• Excerpt to read
+++

Friday, January 12, 2018

City of Countless Names- Beshiktash p1



Beshiktash (also called Beşiktaş Bestas, Diplokiyonion, Beshicktash, or Beshik-tash)

As the Bosporus’ northern shore winds eastward away from the urban industrial areas of Galata and Tophane, the land’s natural beauty grows, with green hills dotted with cypresses, thick woods, and the well-tended gardens of Beshiktash. Industrial docks, warehouses, and customs offices fade into private caique quays and waterside Ottoman palaces.  Since the 1600s, sultans of the Ottoman Empire build their fantastic summer homes along the northern shore far from the worries and noise of Stambul. Between the waterfront palaces of Dolmabagtche and Ciragan a village of middle class tradesmen performs all the daily labor necessary to maintain the luxury of palace life. 

After conquering Constantinople, the victorious Ottoman Navy protected the villages far from the city’s walls from raids by the Black Sea pirates by docking their navy in the now long-vanished bay of Beshiktash.  The legendary Ottoman admiral Barbarossa set up five sturdy columns from which he could moor his ships, giving the area around the bay its old name “Bestas” meaning “five pillars”. As Ottoman territory expanded, the threat of attacks to these villages lessened, and the navy moved from these docks to the many harbors of the Golden Horn. Their sailors and officers too moved on to new homes and barracks far from Bestas, depleting the population of the waterfront village.

The shore’s idyllic countryside and nearby woods full of wild game attracted the sporting blood of the Ottoman monarchy, and soon filled with hunting lodges, villas, and summer homes. In the 1600s Sultan Osman II ordered all of his ships to load up with stone and fill the bay, extending the shore to the Bosporus forming the 1, 200 foot patch of land called Dolmabagtche, meaning “filled in garden”. This unusual alteration the coast gives the region its current name “Beshiktash” meaning “cradle stone”.  Some ancient legends tell a different story explaining the quarter’s name. While it was still wilderness, a monk named Yashka built a convent in Beshiktash and placed within the stone upon which one of the Eight Voices of the Aluminat faith was washed after his birth, giving the convent and later the whole area the name “cradle stone”. The convent is long gone, but some say the stone is hidden in the Hagia Sofia mosque.

+++

• Goal
Write out everything in the Beshiktash passage from "Friday, January 12, 2018" down to "of palace life.". The records are separate material and have no connection to the Beshiktash passage.

+++

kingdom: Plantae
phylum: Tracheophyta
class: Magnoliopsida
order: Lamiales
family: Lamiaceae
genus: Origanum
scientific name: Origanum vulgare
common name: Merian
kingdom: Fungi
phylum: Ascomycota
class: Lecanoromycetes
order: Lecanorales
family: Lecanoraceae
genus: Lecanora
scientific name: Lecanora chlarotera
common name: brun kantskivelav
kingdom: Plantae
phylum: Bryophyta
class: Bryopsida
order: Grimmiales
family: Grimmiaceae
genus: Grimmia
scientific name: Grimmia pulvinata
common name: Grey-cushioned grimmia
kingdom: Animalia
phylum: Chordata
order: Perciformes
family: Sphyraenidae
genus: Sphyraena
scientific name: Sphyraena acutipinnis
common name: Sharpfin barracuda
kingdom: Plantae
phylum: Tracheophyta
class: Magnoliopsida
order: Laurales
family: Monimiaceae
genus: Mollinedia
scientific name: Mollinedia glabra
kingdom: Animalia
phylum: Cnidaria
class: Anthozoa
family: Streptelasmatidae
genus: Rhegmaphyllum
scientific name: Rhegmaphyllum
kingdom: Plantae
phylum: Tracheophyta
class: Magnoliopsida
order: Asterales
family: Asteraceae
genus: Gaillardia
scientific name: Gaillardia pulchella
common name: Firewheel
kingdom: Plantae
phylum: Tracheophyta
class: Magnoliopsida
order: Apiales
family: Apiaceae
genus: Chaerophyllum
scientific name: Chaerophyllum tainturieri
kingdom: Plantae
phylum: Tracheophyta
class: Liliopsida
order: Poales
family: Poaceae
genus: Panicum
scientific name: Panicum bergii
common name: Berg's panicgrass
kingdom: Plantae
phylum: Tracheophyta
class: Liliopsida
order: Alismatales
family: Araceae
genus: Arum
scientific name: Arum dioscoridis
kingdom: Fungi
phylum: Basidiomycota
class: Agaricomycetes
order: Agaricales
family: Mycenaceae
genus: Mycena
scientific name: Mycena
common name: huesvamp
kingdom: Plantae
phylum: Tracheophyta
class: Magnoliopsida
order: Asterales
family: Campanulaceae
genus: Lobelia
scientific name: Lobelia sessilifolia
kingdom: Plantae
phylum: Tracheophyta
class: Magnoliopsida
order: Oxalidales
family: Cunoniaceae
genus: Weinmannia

+++

• The solution
Friday, January 12, 2018

City of Countless Names- Beshiktash p1



Beshiktash (also called Beşiktaş Bestas, Diplokiyonion, Beshicktash, or Beshik-tash)

As the Bosporus’ northern shore winds eastward away from the urban industrial areas of Galata and Tophane, the land’s natural beauty grows, with green hills dotted with cypresses, thick woods, and the well-tended gardens of Beshiktash. Industrial docks, warehouses, and customs offices fade into private caique quays and waterside Ottoman palaces.  Since the 1600s, sultans of the Ottoman Empire build their fantastic summer homes along the northern shore far from the worries and noise of Stambul. Between the waterfront palaces of Dolmabagtche and Ciragan a village of middle class tradesmen performs all the daily labor necessary to maintain the luxury of palace life.